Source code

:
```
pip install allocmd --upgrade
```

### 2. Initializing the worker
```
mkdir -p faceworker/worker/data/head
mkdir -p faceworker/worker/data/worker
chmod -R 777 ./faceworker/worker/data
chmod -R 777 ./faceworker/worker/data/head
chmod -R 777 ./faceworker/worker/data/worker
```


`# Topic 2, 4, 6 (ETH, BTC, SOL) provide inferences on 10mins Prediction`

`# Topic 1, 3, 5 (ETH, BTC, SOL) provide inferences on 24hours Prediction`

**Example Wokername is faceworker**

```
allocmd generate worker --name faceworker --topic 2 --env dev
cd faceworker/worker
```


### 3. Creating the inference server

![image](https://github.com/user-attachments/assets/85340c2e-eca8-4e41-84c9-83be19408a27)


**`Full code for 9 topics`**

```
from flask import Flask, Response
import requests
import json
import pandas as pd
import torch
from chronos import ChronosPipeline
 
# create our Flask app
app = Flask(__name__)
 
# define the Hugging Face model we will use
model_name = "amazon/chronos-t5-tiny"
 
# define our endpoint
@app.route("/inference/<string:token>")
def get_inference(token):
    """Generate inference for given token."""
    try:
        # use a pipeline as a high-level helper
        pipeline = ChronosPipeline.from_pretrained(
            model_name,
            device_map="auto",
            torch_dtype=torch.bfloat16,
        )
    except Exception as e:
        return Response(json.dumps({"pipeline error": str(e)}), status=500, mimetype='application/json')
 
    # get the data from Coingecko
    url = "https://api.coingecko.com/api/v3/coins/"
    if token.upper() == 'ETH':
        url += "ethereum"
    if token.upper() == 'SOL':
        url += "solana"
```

= = = =

> [What you need to do]
Among the lines of the data above, find those with the word "head" and show them.

> [Written answer]
mkdir -p faceworker/worker/data/head
chmod -R 777 ./faceworker/worker/data/head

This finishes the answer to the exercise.